DATA EXTRACT
= = = =

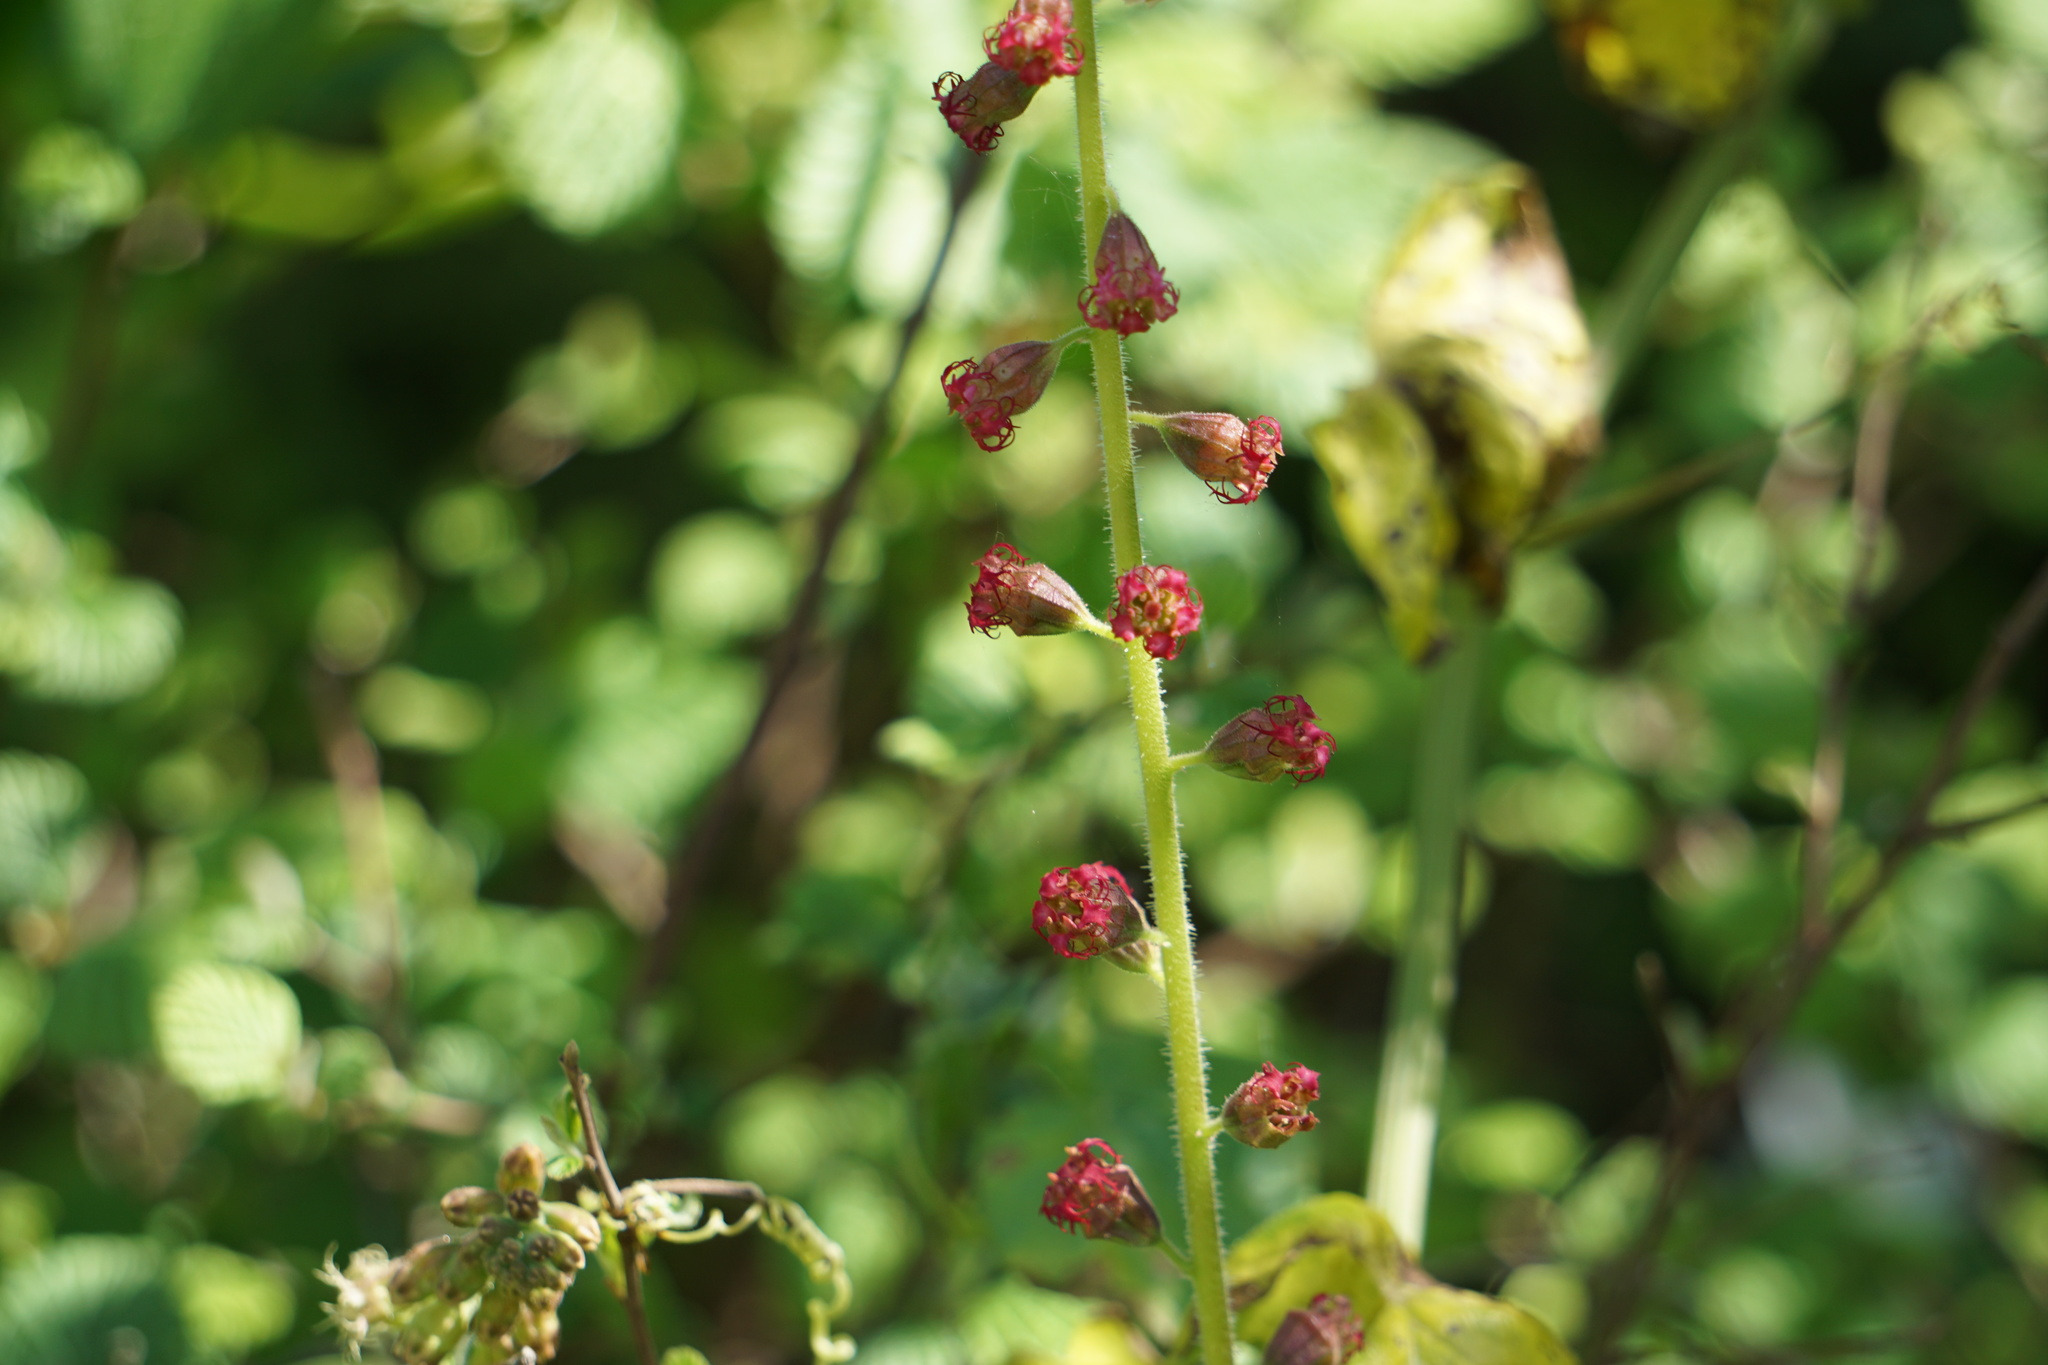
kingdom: Plantae
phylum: Tracheophyta
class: Magnoliopsida
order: Saxifragales
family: Saxifragaceae
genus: Tellima
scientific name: Tellima grandiflora
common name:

= = = =

GIVEN REQUEST
Please revise the stretch from the line containing "phylum: Tracheophyta" through the end of the rows, changing "common name" to "vernacular name" and leaving everything else unchanged. Return only those lines.

WRITTEN ANSWER
phylum: Tracheophyta
class: Magnoliopsida
order: Saxifragales
family: Saxifragaceae
genus: Tellima
scientific name: Tellima grandiflora
vernacular name:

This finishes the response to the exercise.